Mayer n’a rien perçu des grandes mobilisations militaires, mais il a vu, éprouvé ce que jamais son cher empereur n’aurait imaginé: des mourants qui respiraient encore, mais qui lui était interdit de sauver. Une terreur générale du froid, «qui faisait éclater les sapins.» La terreur de la faim surtout. Chargé de sustenter tout son bataillon, il doit surmonter un interdit sacré de sa foi protestante: «C’est un triste présage d’être obligé de voler pour survivre.» Du coup, Mayer brave l’adage qui dit «qui vole un œuf vole un bœuf»: il maraude un panier d’œufs, puis un veau, puis un troupeau de moutons destiné au mess de ses supérieurs. Pour piller des magasins de farine, il passe une rivière à la nage.

Mais le voilà prisonnier de cosaques, à la solde du tsar Alexandre I. Ses geôliers le privant de nourriture, il apprend à mâcher cru de restes de chevaux morts. Finalement, un châtelain russe le prend en pitié, lui offre un lit de paille dans une étable à cochons. Pour Pierre-Louis Mayer, cette bauge répugnante est un havre inespéré. Il sauvera sa peau en divertissant ses hôtes par des grimaces, et des aboiements, des bêlements de chèvre.
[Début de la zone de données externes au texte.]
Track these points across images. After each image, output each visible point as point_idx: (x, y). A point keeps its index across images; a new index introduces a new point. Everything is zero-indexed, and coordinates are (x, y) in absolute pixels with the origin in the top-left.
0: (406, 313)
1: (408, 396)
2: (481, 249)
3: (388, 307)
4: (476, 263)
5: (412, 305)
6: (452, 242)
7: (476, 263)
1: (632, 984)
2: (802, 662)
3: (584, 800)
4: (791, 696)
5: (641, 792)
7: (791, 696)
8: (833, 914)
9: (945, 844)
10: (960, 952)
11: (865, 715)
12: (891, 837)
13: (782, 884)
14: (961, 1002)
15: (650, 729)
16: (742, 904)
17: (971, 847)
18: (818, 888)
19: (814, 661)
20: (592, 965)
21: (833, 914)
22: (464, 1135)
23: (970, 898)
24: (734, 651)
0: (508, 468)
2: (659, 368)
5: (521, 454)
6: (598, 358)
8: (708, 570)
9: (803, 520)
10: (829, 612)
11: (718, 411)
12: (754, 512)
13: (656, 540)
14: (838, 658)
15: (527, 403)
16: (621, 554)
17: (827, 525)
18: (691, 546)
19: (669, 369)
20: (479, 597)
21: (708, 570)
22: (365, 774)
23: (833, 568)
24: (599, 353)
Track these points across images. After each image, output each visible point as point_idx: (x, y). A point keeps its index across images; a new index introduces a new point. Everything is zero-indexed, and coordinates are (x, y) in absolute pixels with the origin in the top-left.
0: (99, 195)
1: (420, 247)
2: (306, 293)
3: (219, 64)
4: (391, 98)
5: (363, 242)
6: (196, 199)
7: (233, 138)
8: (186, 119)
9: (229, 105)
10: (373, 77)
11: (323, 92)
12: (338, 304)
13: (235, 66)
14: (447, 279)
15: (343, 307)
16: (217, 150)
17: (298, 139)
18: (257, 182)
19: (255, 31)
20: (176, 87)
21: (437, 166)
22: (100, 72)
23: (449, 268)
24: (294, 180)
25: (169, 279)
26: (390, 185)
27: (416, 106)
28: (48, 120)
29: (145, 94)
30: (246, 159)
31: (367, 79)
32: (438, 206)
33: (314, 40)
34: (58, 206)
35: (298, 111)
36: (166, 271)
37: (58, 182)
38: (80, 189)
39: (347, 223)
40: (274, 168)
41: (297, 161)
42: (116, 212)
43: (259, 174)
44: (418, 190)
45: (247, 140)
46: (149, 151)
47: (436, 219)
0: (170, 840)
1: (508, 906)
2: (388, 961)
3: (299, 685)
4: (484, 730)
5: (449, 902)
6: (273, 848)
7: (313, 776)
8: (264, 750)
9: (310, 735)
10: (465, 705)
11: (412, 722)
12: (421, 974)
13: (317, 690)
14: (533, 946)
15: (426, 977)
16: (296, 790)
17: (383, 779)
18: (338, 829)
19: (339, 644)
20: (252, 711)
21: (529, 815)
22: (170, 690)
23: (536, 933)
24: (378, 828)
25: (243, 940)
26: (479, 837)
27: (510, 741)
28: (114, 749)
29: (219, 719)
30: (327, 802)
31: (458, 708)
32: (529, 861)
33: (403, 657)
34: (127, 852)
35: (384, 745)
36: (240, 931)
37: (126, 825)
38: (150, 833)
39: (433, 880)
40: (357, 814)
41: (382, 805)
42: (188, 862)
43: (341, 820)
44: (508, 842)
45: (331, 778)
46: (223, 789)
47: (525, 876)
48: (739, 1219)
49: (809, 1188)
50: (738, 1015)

En 1816, il retourne enfin à Genève. Ses tribulations n’ont aucunement affaibli sa robuste santé. Il se marie, engendre huit enfants, ouvre un troquet à l’enseigne de La Lampe éternelle, où l’absinthe coule à flots. Mayer meurt paisiblement en 1852.

 

 

Les hommes de l’empereur

 

Ils l’ont suivi jusqu’à Austerlitz, Iena, Moscou ou Madrid mais aussi à Waterloo. Ordonnance, officiers, vieux grognards, fantassins ou jeunes conscrits de 16 ans, ils ont vécu les guerres napoléoniennes à des échelles différentes et les racontent qui dans une correspondance intime, qui dans des récits de captivité ou dans des mémoires publiés une première fois entre 1840 et 1890. Christophe Bourachot a retrouvé et commenté ces textes de 17 mémorialistes qui pour leur grande majorité n’ont pas été réédités. Parmi eux, aucun témoignage de général: «Le parti pris est la simplicité, la spontanéité, l’émotion.» Ces hommes viennent du Nord, de Provence, du Jura, de toute la France, mais aussi d’Helvétie, tel Amédée de Muralt. Capitaine au 3e régiment suisse, cet enfant de famille patricienne est fait prisonnier à Baylen, envoyé sur un ponton au large de Cadix, transféré sur l’île de Majorque puis sur celle de Cabrera où il subit, avec ses compagnons d’infortune, un traitement infernal: humidité, soif, privations entraînant le typhus. Beaucoup de ses camarades ne pouvant supporter ces conditions se jettent à la mer. Amédée de Muralt sera libéré en juillet 1810.

 

Les hommes de Napoléon, témoignages 1805-1815, Ed. Omnibus, 950 p.